Nacho era fuggito quando i ladri avevano lasciato la porta aperta: dopo quattro anni è stato riconosciuto grazie a una tacca sull’orecchio.
Per quattro anni non ha mai smesso davvero di cercarlo. Nacho, il suo gatto, era scomparso il giorno in cui qualcuno era entrato a rubare in casa. I ladri avevano lasciato la porta aperta e lui, spaventato, era scappato senza più tornare.
Da quel momento erano iniziati mesi di ricerche, cartelli appesi ovunque, segnalazioni controllate anche lontano dal quartiere e anni passati a sperare. Molti le avevano consigliato di accettare la perdita, ma lei continuava a conservare una certezza: se lo avesse rivisto, lo avrebbe riconosciuto.
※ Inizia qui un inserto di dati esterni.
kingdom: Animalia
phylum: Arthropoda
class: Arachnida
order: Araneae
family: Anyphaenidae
C’era un dettaglio impossibile da dimenticare. Nacho aveva una piccola tacca sull’orecchio sinistro, un segno rimasto da quando era cucciolo. Proprio quella cicatrice è diventata, anni dopo, la conferma che il gatto davanti a lei era davvero lui.
L’incontro è avvenuto in un quartiere dove la donna non passava quasi mai. Sul marciapiede c’era un gatto arancione, magro, seduto in silenzio. Non era una scena insolita, ma qualcosa l’ha spinta a fermarsi.
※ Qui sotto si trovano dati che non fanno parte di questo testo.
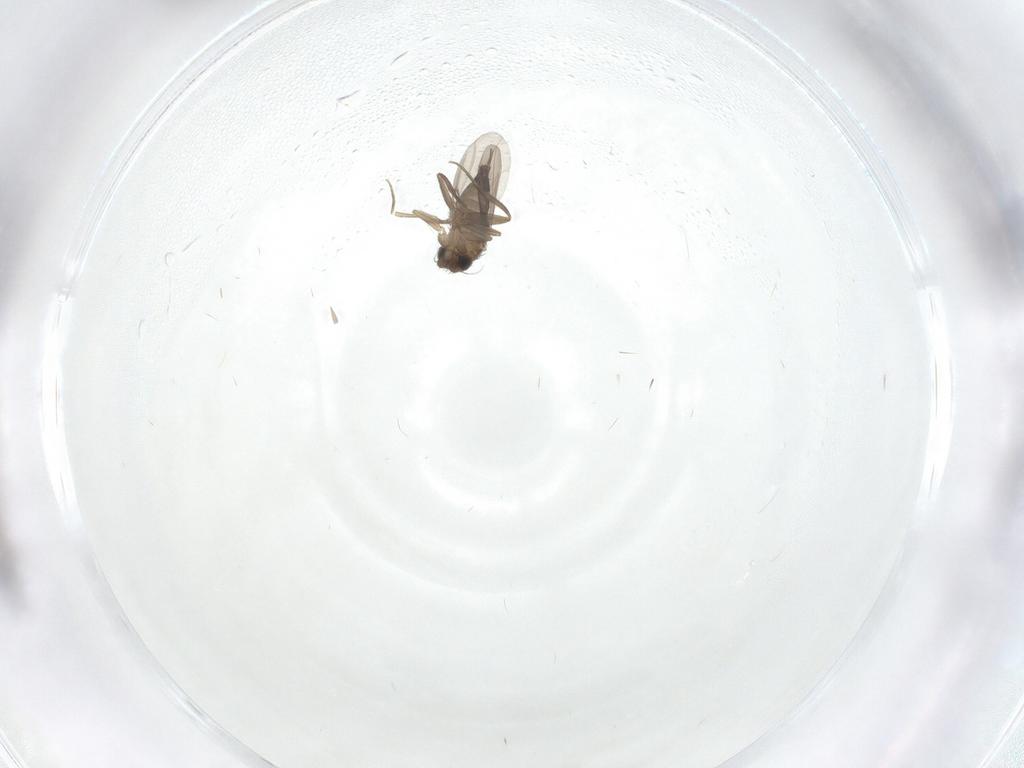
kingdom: Animalia
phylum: Arthropoda
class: Insecta
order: Diptera
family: Phoridae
Si è avvicinata con cautela, osservando meglio quel gatto provato dalla strada. Poi ha visto l’orecchio sinistro. La piccola tacca era ancora lì.
In quel momento ogni dubbio è caduto. Quel gatto magro, segnato da nuove cicatrici e dall’evidente fatica di anni vissuti fuori, era Nacho.
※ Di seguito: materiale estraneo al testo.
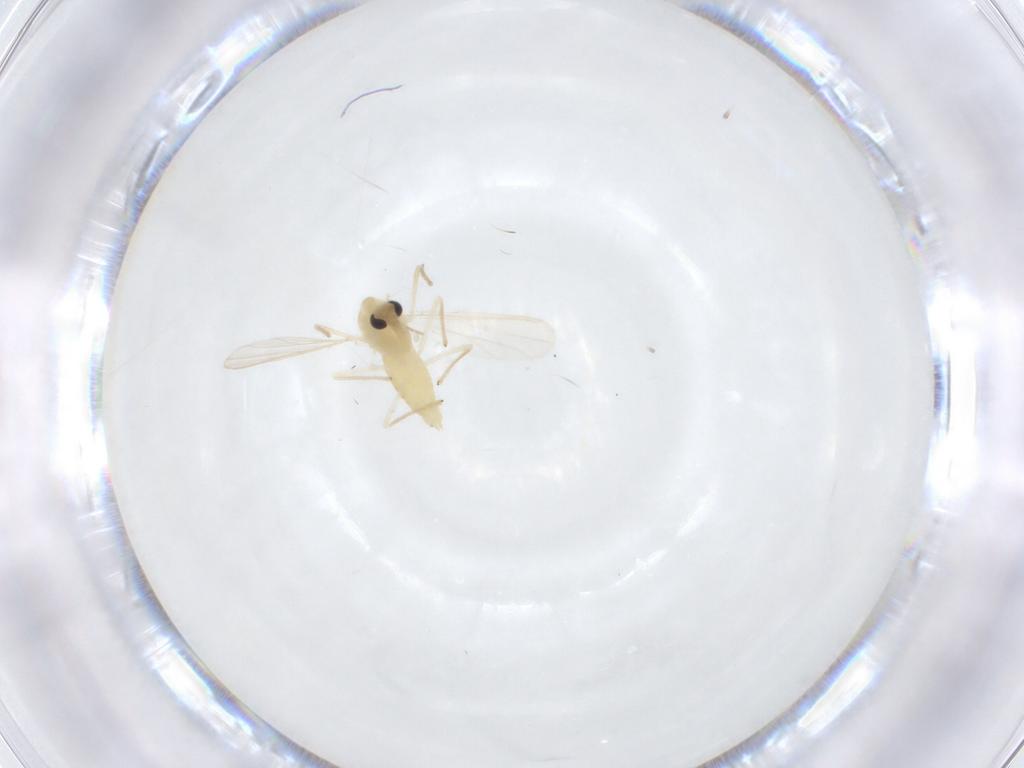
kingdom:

Quando lo ha chiamato per nome, anche lui ha reagito. Ha alzato lo sguardo, poi si è mosso lentamente verso di lei, tremando. Non era solo il riconoscimento di un volto. Era il ritorno a una voce rimasta nella memoria.
Nacho si è avvicinato, ha annusato le mani della sua proprietaria e ha iniziato a fare le fusa. Dopo tanto tempo, il gatto scomparso durante un furto era ancora vivo.
Le sue condizioni raccontano però un percorso difficile. È dimagrito, porta nuove cicatrici e ha trascorso quattro anni per strada, lontano dalla casa che conosceva. Non è possibile sapere dove sia stato, chi abbia incontrato o come sia riuscito a sopravvivere.
Ciò che conta, ora, è che sia stato ritrovato.
Il suo ritorno chiude un’attesa durata anni, iniziata con una porta lasciata aperta e proseguita tra cartelli, ricerche e speranze mai del tutto spente. Nacho non è tornato come era partito, ma è tornato.
Dopo quattro anni di distanza, la piccola tacca sull’orecchio ha restituito un nome a quel gatto seduto sul marciapiede. E una casa a chi, per troppo tempo, aveva vissuto senza trovarla.